### What you are asked to do
This task calls for copying every line in the data below that contains the word "linejoin".

### Collected data entries
-*-

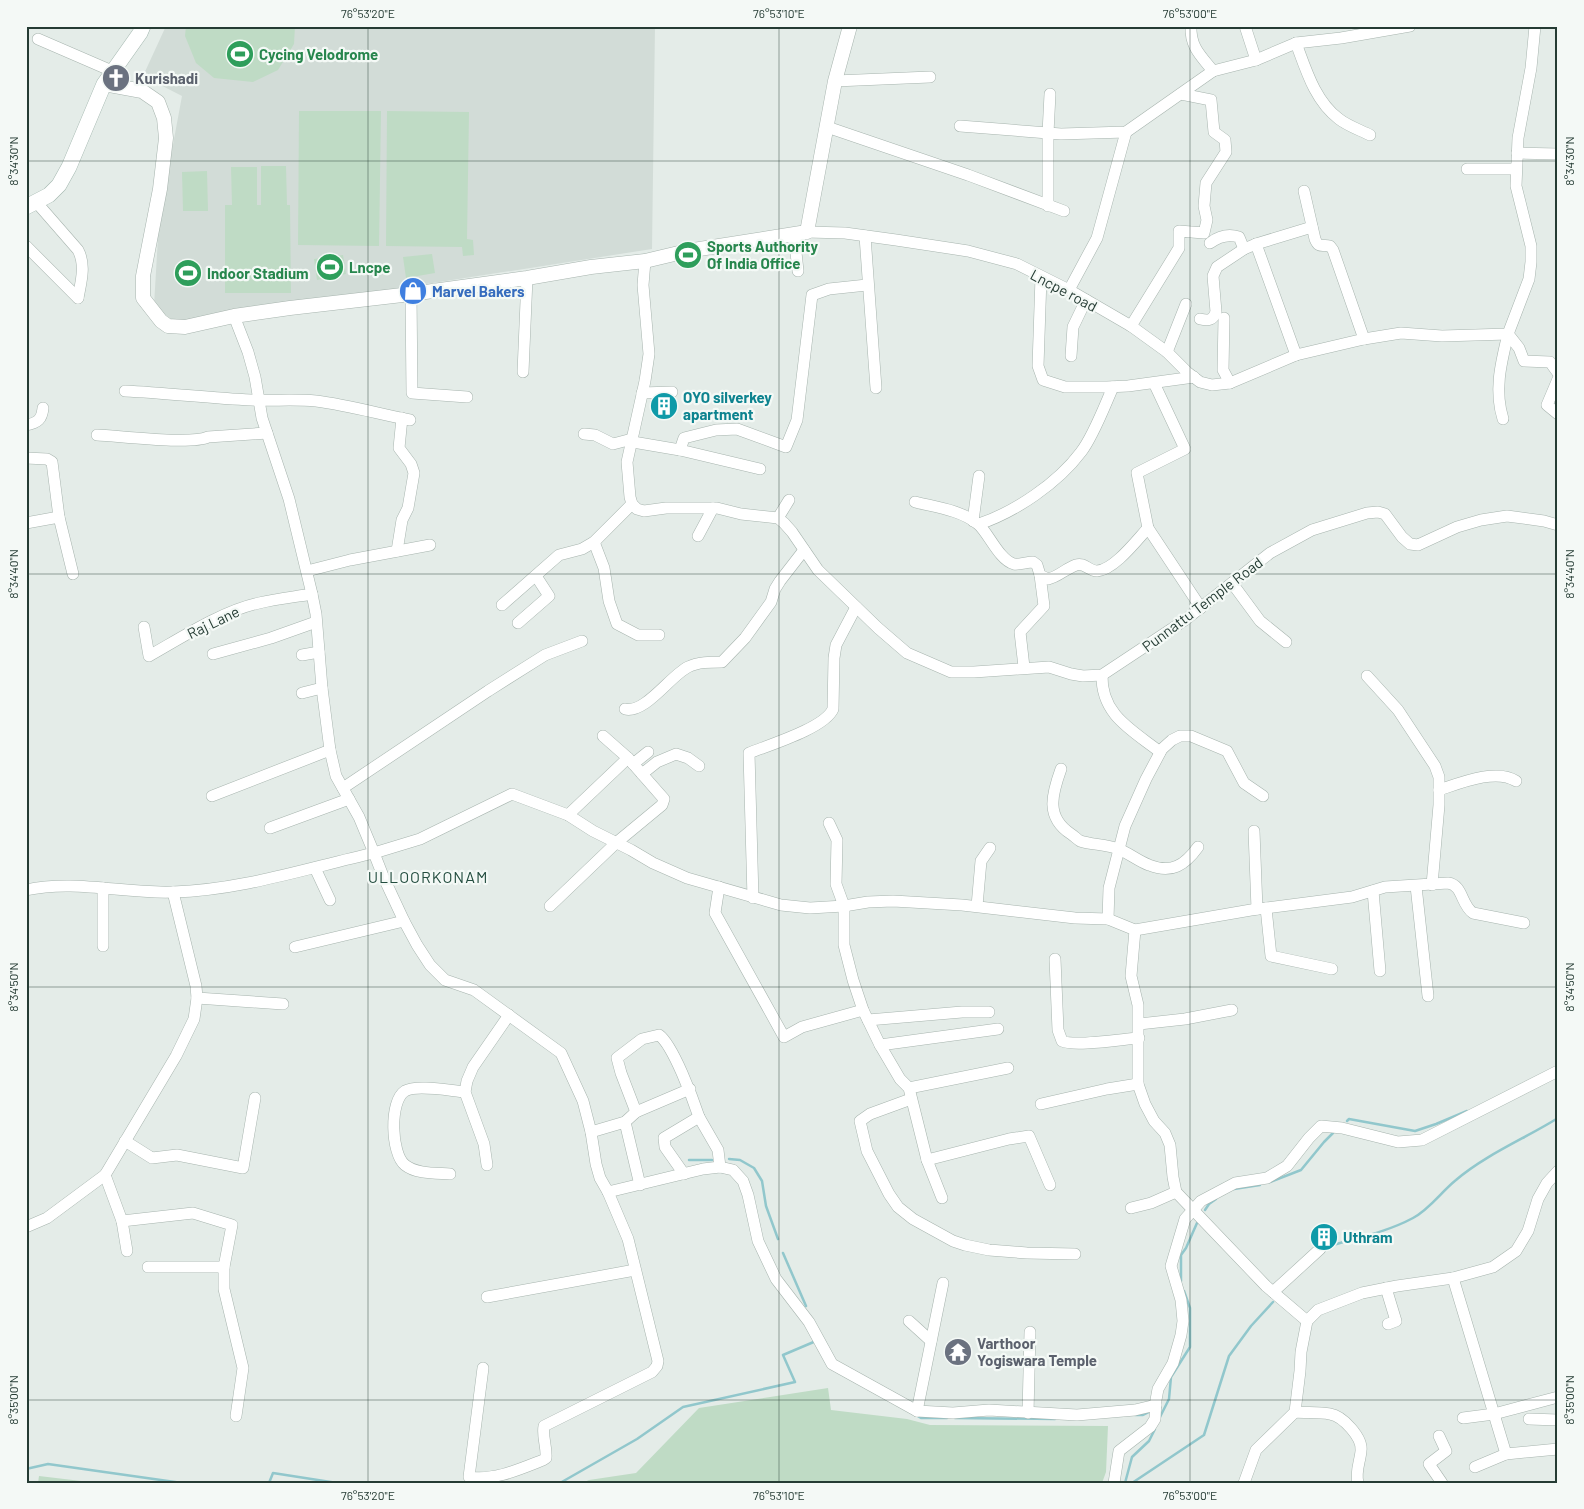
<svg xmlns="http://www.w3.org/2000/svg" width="1584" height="1509" viewBox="0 0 1584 1509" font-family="Barlow,sans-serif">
  <rect width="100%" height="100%" fill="#e4ece8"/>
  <path fill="#d2dcd7" d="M166,26H655L652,249L176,323L154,306L159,220L182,96L143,76Z"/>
  <g fill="#bfdbc5">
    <path d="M186,26H295L294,44L278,70L253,82L214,78L196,63L185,36Z"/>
    <path d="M299,111H381L379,246L298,245Z"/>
    <path d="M387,111L469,112L467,239L473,240L474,255L463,256L462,247L386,246Z"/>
    <path d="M261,166H286L287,205H290L291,293H225V205H232L231,167H257V205H261Z"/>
    <path d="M207,171L208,211H183L182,172Z"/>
    <path d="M432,254L435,273L406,278L403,257Z"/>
    <path d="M343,255L346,274L317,280L314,259Z"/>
    <path d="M828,1388L831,1410L907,1419L930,1425L1108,1426L1106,1472L1102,1483H582L589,1480L636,1473L699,1408Z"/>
    <path d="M39,1476L98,1483H38Z"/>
  </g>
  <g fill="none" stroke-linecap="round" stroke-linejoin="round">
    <g stroke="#91c7cc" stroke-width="2.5">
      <path d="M1347,1121L1349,1119L1415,1131L1436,1124L1467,1111"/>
      <path d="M729,1159L740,1160L754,1168L762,1181L766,1206L778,1239"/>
      <path d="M689,1160H712"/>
      <path d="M1270,1182L1301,1170L1324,1142L1333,1133"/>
      <path d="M1234,1189L1260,1185"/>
      <path d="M1205,1210L1209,1204L1216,1199"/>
      <path d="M1323,1252L1329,1246C1357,1238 1387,1232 1413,1218C1430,1209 1441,1192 1456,1180C1485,1155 1526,1138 1558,1118"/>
      <path d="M783,1253L806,1306"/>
      <path d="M1181,1281V1255L1186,1248L1197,1223"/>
      <path d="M916,1415L921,1418H947"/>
      <path d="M1135,1415H1143L1149,1412"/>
      <path d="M1160,1417L1169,1399L1171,1377L1190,1347V1308L1184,1291"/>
      <path d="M955,1418L1055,1419"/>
      <path d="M26,1469L48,1464L182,1483"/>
      <path d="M269,1483L273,1473L337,1483"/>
      <path d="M560,1483L637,1439L683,1407L795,1382L783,1355L816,1341"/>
      <path d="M1125,1483L1132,1457L1149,1441L1155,1429"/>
      <path d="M1132,1483L1204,1435L1229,1356L1251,1326L1273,1302"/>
    </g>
    <defs>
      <g id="minor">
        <path d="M1191,26C1190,47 1201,56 1213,71"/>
        <path d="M1245,26L1256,60"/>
        <path d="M38,39L112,71"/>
        <path d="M1296,43C1306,70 1315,101 1339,119C1348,126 1360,130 1370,135"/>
        <path d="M835,81L930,77"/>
        <path d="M960,126L1061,134L1126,132L1213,71L1256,60L1296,43L1341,38L1410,26"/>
        <path d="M827,127L968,175L1064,211"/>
        <path d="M1517,153L1558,154"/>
        <path d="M1467,169H1516"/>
        <path d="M1304,191L1315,239C1319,249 1322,244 1330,246L1333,250L1364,339"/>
        <path d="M37,203L78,250C86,265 81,282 78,298"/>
        <path d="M1048,206V133L1050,94"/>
        <path d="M807,232L845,233L896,240L968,251L1017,264L1069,290L1131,326L1167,352L1187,372L1200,382L1212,385L1230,383L1296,355L1364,339L1401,333L1442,336L1508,334L1529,279L1531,262V246L1516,186L1518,138L1531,68L1535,26"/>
        <path d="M794,234L798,271"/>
        <path d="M865,236L876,388"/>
        <path d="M1210,243C1219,236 1229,234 1239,237L1244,249"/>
        <path d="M1256,244L1296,355"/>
        <path d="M26,246L78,298"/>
        <path d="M645,261L643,285L649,354L645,381L627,462L630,497L632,504L637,509L644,511L666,508H717L741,514L778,518L784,523L792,532L818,570L878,628L907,653L951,672H974L1049,667L1071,674L1083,676L1102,675L1185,620L1270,553L1312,530L1367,513L1378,512L1385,514L1402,537L1410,544L1418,545L1457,527L1481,520L1507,516L1544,521L1558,525"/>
        <path d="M1041,277L1038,366L1043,380L1065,387H1107L1128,386L1194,377"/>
        <path d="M1069,290L1097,238L1126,132"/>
        <path d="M411,294L412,393L467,397"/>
        <path d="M234,316L248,352L255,377L262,418L289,499L312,594L316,614L322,688L330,750L336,776L359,817L374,853L420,839L512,794L568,815L593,831L631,850L653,863L687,878L781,905L810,908L844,906L868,902L893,901L962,905L1075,918L1108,919L1135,930L1131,976L1138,1005V1084L1145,1104L1154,1121L1165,1133L1170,1145L1173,1177L1176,1192L1266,1286L1307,1321"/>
        <path d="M1224,318L1223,370L1230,383"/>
        <path d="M1200,319C1209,321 1213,320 1216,312L1213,276L1217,267L1244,249L1256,244L1312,227"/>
        <path d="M1131,326L1179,248V231L1204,233L1207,220L1204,206L1206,183L1226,152L1225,140L1214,132L1211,100L1181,94"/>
        <path d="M1508,334L1519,348L1524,361L1550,362L1558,373"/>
        <path d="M1167,352L1186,304"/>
        <path d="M1071,356L1073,327L1086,300"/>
        <path d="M523,372L527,278"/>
        <path d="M1558,379L1547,405L1558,414"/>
        <path d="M1154,383L1185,449L1137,473L1148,528L1201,608"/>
        <path d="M125,391C167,393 209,398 251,400C273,401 294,399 316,401C348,405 379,414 410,420"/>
        <path d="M642,393L672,392"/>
        <path d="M1503,419C1494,390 1501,363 1508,334"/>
        <path d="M26,425C38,423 42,419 43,408"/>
        <path d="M584,434L595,435L613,444L632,439"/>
        <path d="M97,435C120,436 191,445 208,437L267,433"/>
        <path d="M633,442L680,450L760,469"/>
        <path d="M680,450L684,438L716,430L737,429L786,447L797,420L812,295L829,289L867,285"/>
        <path d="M26,458L47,459L52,462L59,517"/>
        <path d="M915,502C935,507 961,510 978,524C988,532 999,560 1014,564C1019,565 1027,562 1033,562L1037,565L1040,575L1048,579C1058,577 1065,569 1076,565C1084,562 1089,571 1097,571C1114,570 1136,541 1148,528"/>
        <path d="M778,518L789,500"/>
        <path d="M973,521L979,476"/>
        <path d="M26,523L59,517L73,574"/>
        <path d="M979,524C1015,512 1058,483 1081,452C1093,437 1105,405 1113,387"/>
        <path d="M698,536L713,508"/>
        <path d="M594,542L604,568L609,601L617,624L638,635H659"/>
        <path d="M397,551L402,520L408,508L414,473L411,464L399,448L402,418"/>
        <path d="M307,571L350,560L430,545"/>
        <path d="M1232,583L1260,621L1286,642"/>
        <path d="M502,605L559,555L582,549L594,542L632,504"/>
        <path d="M518,623L549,596L536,576"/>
        <path d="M144,627L149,656C181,638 222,611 259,603C276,599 294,597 312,594"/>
        <path d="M213,654L271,638L316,622"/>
        <path d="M302,655L319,652"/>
        <path d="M1024,667L1020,632L1044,606L1040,575"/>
        <path d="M1102,675C1101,715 1132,730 1160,752"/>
        <path d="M1367,676L1398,710L1435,766L1439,777V805L1432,885"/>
        <path d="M302,693L322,688"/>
        <path d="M625,709C645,714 670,676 688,667C698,662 710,662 722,662L745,638L771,602L775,589L780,581L804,550"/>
        <path d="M633,764L648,752"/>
        <path d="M1061,769C1052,794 1045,817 1071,834C1074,836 1077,839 1080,841C1092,845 1106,844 1118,849C1129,853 1138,861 1149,865C1172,874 1185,865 1198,847"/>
        <path d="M642,774L657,762L676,754L688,758L699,766"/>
        <path d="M343,788L488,691L545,655L582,641"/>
        <path d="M1439,790C1460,783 1496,768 1516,781"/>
        <path d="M212,796L330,750"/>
        <path d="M568,815L628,758"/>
        <path d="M829,823L837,840L836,884L844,906V945L853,980L863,1010L880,1045L900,1079L909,1088L927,1160L942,1198"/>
        <path d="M270,828L349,799"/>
        <path d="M1254,831L1257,909"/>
        <path d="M315,868L330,900"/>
        <path d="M1416,886L1428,996"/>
        <path d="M719,887L715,913L784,1037L802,1027L863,1010"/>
        <path d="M26,890C75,879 124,894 173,892C242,890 307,868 374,853L383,876L404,921L417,945L430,965L445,980L474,990L561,1053L583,1101L591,1132L596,1164L600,1178L608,1192L703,1169L720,1167L733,1170L743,1181L748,1195L758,1241L776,1279L809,1322L832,1364L917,1411L953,1413L989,1410L1077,1415L1135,1410L1156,1405"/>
        <path d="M1373,891L1380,971"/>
        <path d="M753,898L749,753C769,745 825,728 833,709L834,658L836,645L856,607"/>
        <path d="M550,906L616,843L662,805L664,799L628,758L603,736"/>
        <path d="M977,906L981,861L990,848"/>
        <path d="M1266,908L1271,956L1332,969"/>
        <path d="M1108,919L1109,888L1125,826L1146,779L1162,749L1172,740L1180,736H1191L1227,751L1244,783L1263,796"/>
        <path d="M1135,930L1251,910L1352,897L1385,887L1448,883C1463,885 1461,905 1473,913L1524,923"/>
        <path d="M103,946V888"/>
        <path d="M295,947L404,921"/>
        <path d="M1055,959L1058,1030L1062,1041C1074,1047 1123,1039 1139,1038"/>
        <path d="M197,998L283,1004"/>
        <path d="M868,1020L962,1012H989"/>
        <path d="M1139,1024L1185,1019L1232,1010"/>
        <path d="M880,1045L998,1029"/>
        <path d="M909,1088L1008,1068"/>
        <path d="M911,1099L870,1114L860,1121L867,1151L889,1194L898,1207L913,1219L953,1241L965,1245L989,1250L1027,1253L1075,1254"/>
        <path d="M1041,1104L1107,1089L1138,1084"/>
        <path d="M636,1112L621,1073L617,1058L642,1039L659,1035C673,1045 693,1099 699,1117L664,1138L665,1147L684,1174"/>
        <path d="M699,1117L718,1150L720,1167"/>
        <path d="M625,1122L640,1185"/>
        <path d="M591,1132L625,1122L636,1112L690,1089"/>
        <path d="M125,1141L152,1158L177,1155L243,1168L255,1098"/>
        <path d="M927,1160L1009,1139L1029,1136L1050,1185"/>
        <path d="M487,1165L484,1144L465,1092L467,1081L473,1067L509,1015"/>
        <path d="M450,1174C436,1173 416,1174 405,1165C391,1154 389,1101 405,1091C417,1084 451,1091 465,1092"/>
        <path d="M105,1175L122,1221L193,1213L232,1225L224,1267V1289L243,1368L236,1416"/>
        <path d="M1131,1208L1151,1203L1176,1192"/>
        <path d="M122,1221L127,1251"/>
        <path d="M26,1227L47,1218L105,1175L176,1056L194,1019L197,998L196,986L173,892"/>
        <path d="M148,1267H224"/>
        <path d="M1453,1278L1506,1454"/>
        <path d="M1386,1288L1396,1321L1388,1324"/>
        <path d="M1273,1292L1320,1249"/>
        <path d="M487,1297L635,1270"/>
        <path d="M909,1321L931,1341"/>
        <path d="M483,1368L469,1477C494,1481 520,1469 543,1460L546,1458C547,1447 542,1437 544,1426L652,1372L657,1366L658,1361L628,1239L608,1192"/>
        <path d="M917,1411L943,1283"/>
        <path d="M1295,1412C1306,1413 1319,1412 1330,1414C1343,1416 1363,1438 1361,1451C1360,1462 1355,1472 1358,1483"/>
        <path d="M1028,1413L1030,1332"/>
        <path d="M1463,1418L1494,1414L1558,1397"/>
        <path d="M1529,1419L1558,1420"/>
        <path d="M1439,1436L1446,1451L1429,1464L1442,1483"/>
        <path d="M1475,1467L1506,1454L1558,1449"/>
        <path d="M1114,1483L1119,1451L1150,1427L1155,1419L1156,1400L1158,1389L1173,1363L1181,1335L1183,1321L1181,1300L1171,1266L1185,1219L1201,1201L1235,1183L1267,1178L1287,1166L1309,1138L1321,1126L1342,1128L1398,1142L1422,1140L1558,1071"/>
        <path d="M1244,1483L1256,1450L1295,1412L1300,1371L1301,1352L1307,1321L1318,1310L1362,1293L1397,1286L1453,1278L1493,1267L1516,1251L1528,1231L1538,1199L1547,1183L1558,1171"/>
      </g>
      <path id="tertiary" d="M104,84L142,91L158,102L164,118L166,138L160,189L143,276V298L161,321L168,326L185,327L234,316L290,308L411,294L527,278L591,267L645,261L687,251L807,232L835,81L850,26"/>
      <path id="secondary" d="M26,207L49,195L59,185L69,167L104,84L140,33L143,26"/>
    </defs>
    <use href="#minor" stroke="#a7b4ae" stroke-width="12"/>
    <use href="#tertiary" stroke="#a7b4ae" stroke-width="15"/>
    <use href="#secondary" stroke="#a3b7af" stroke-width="16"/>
    <use href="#minor" stroke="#fff" stroke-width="11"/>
    <use href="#tertiary" stroke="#fff" stroke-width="14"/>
    <use href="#secondary" stroke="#fff" stroke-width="15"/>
  </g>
  <path fill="none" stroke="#253c34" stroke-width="1" stroke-opacity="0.45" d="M368,26V1483M779,26V1483M1190,26V1483M26,161H1558M26,574H1558M26,987H1558M26,1400H1558"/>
  <defs>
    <symbol id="stadium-disc" viewBox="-11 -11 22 22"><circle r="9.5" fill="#2e9e5b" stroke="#f4f9f6"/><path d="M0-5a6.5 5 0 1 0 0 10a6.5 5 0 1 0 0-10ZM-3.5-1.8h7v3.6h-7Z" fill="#fff"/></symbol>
    <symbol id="church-disc" viewBox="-11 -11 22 22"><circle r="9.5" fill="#6b7280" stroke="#f4f9f6"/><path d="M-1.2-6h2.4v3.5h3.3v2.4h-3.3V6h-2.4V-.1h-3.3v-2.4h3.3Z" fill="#fff"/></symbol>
    <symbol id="shop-disc" viewBox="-11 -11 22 22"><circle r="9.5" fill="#3f7fe0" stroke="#f4f9f6"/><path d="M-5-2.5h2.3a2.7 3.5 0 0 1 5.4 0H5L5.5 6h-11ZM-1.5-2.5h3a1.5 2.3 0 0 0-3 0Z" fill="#fff"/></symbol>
    <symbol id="building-disc" viewBox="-11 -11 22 22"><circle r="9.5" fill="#0f9aa8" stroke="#f4f9f6"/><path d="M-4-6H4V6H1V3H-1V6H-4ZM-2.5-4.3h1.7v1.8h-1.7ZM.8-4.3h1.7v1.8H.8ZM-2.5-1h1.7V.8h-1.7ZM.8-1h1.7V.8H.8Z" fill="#fff"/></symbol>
    <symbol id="temple-disc" viewBox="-11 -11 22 22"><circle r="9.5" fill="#6b7280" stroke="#f4f9f6"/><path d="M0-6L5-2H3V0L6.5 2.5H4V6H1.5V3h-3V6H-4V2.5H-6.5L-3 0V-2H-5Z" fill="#fff"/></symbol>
  </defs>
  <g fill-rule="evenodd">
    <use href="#stadium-disc" x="224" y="38" width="32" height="32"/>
    <use href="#church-disc" x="100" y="62" width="32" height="32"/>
    <use href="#stadium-disc" x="672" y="239" width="32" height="32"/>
    <use href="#stadium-disc" x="314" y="251" width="32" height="32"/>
    <use href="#stadium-disc" x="172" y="257" width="32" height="32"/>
    <use href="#shop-disc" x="397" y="275" width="32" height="32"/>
    <use href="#building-disc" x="648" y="390" width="32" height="32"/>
    <use href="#building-disc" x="1308" y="1221" width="32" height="32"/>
    <use href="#temple-disc" x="942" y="1336" width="32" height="32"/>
  </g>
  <g text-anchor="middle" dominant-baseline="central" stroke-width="4.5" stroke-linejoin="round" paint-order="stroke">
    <g font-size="15" font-weight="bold" fill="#27864d" stroke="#f4f9f6" text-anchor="start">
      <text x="259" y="54">Cycing Velodrome</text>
      <text x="707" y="246">Sports Authority<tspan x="707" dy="17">Of India Office</tspan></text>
      <text x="349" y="267">Lncpe</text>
      <text x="207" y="273">Indoor Stadium</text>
    </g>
    <g font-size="15" font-weight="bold" fill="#5b616d" stroke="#f4f9f6" text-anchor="start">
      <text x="135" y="78">Kurishadi</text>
      <text x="977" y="1343">Varthoor<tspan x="977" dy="17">Yogiswara Temple</tspan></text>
    </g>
    <g font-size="15" fill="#253c34" stroke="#f4f9f6">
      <text transform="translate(1064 290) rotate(28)">Lncpe road</text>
      <text transform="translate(1202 604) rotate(-37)">Punnattu Temple Road</text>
      <text transform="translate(213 622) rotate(-26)">Raj Lane</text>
    </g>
    <g font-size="15" font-weight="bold" fill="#366cbe" stroke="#f4f9f6" text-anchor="start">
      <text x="432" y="291">Marvel Bakers</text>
    </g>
    <g font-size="15" font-weight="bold" fill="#0d838f" stroke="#f4f9f6" text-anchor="start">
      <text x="683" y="397">OYO silverkey<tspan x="683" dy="17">apartment</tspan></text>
      <text x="1343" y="1237">Uthram</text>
    </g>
    <g font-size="16" letter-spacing="1" fill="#234d3f" stroke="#f4f9f6">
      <text x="428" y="876">ULLOORKONAM</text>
    </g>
  </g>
  <rect width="1584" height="1509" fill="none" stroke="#f4f9f6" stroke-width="55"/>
  <rect x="28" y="28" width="1528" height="1454" fill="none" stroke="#253c34" stroke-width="2"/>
  <g font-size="12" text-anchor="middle" fill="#253c34">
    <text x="368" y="18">76°53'20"E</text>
    <text x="779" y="18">76°53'10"E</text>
    <text x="1190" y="18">76°53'00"E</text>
    <text transform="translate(1570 161) rotate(-90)" y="4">8°34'30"N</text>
    <text transform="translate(14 161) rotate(-90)" y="4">8°34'30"N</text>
    <text transform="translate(1570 574) rotate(-90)" y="4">8°34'40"N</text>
    <text transform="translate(14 574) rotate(-90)" y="4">8°34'40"N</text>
    <text transform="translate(1570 987) rotate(-90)" y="4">8°34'50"N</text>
    <text transform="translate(14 987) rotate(-90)" y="4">8°34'50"N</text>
    <text transform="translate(1570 1400) rotate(-90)" y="4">8°35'00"N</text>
    <text transform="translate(14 1400) rotate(-90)" y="4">8°35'00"N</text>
    <text x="368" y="1500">76°53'20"E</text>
    <text x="779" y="1500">76°53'10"E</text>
    <text x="1190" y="1500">76°53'00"E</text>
  </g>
</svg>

-*-

### Answer
  <g fill="none" stroke-linecap="round" stroke-linejoin="round">
  <g text-anchor="middle" dominant-baseline="central" stroke-width="4.5" stroke-linejoin="round" paint-order="stroke">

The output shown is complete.